▶ [Task to complete] Which of the lines in the data mention the string "graag"? List them all.
Segment Start: Information shown
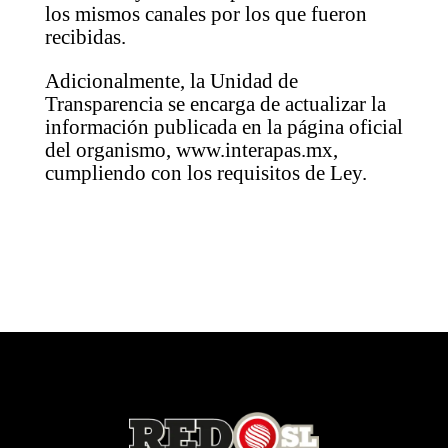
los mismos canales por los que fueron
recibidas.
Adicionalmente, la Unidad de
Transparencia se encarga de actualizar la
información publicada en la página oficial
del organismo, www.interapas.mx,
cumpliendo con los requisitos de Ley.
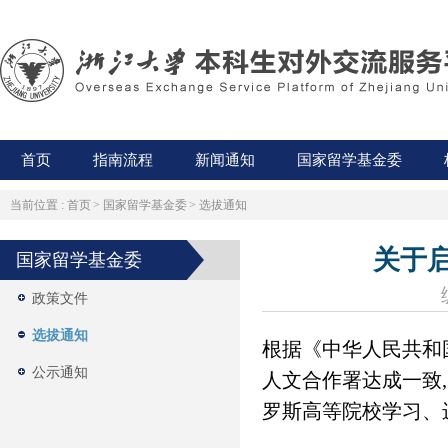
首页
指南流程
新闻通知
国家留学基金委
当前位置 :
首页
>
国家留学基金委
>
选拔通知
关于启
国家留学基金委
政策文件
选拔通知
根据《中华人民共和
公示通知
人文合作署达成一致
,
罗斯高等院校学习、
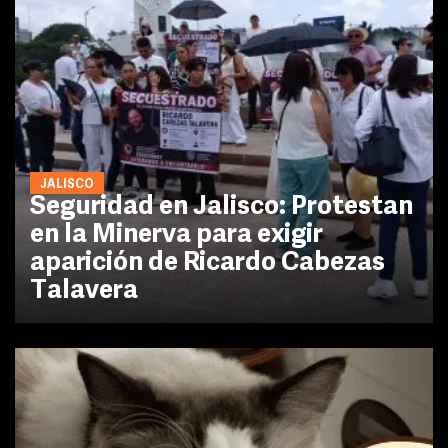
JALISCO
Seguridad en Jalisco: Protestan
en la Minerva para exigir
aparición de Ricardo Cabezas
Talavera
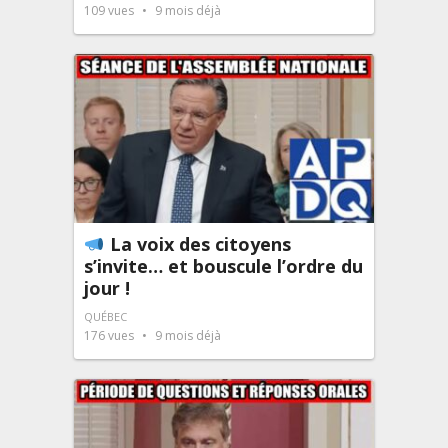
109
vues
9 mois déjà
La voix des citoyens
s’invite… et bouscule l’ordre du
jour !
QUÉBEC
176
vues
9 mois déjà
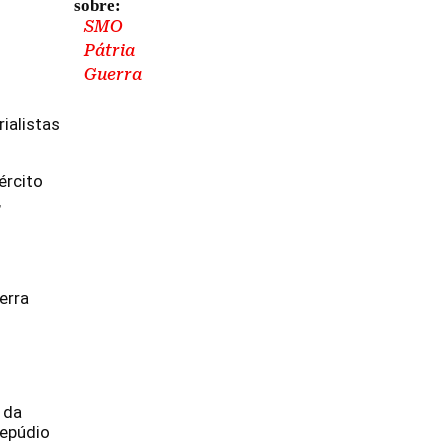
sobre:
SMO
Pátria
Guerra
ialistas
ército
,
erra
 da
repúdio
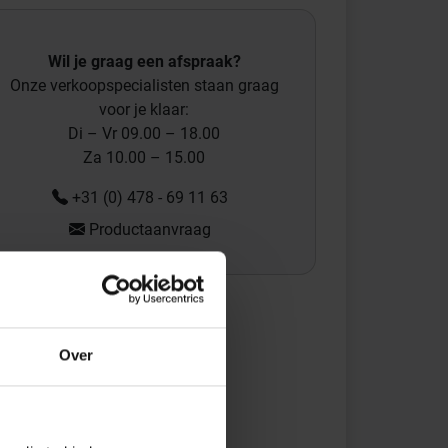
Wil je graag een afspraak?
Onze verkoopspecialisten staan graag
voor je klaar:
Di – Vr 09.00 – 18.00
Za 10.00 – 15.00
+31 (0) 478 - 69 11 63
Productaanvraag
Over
Segment End: Information shown
Segment Start: Information shown
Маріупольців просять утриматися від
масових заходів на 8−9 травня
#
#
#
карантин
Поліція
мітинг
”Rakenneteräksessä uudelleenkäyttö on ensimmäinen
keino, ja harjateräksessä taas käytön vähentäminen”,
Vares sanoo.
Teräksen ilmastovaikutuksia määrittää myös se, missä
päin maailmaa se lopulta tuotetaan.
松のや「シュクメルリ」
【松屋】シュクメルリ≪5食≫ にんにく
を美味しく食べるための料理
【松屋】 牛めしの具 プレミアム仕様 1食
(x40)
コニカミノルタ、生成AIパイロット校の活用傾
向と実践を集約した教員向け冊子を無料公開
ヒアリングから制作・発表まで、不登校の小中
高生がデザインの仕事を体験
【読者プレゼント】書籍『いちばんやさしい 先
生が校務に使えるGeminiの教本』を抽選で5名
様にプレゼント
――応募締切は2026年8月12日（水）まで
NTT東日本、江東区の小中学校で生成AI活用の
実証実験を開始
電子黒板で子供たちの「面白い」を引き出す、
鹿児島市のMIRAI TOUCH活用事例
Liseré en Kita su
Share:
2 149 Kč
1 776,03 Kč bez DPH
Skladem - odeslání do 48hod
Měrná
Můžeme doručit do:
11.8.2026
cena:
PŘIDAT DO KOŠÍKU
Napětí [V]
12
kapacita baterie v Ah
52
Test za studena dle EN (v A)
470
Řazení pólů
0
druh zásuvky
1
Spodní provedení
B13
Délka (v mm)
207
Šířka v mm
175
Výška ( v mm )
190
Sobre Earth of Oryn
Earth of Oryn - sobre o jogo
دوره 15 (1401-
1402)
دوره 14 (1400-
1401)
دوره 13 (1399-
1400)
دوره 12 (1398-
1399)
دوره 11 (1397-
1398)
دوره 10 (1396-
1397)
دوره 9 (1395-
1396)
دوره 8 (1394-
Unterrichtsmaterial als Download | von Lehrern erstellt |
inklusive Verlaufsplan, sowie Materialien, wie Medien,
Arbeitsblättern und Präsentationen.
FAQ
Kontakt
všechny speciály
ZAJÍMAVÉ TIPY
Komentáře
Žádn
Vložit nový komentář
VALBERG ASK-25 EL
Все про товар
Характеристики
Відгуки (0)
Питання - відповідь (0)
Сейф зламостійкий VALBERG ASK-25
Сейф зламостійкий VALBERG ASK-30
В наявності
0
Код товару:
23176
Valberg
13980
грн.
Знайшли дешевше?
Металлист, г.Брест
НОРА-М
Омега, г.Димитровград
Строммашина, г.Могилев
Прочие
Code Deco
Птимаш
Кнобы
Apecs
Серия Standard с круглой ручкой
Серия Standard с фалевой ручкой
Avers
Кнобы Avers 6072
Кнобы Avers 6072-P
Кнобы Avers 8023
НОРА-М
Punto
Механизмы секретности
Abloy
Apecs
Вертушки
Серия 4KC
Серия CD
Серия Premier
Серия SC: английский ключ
Segment End: Information shown
▶ [Exercise solution]
Wil je graag een afspraak?
Onze verkoopspecialisten staan graag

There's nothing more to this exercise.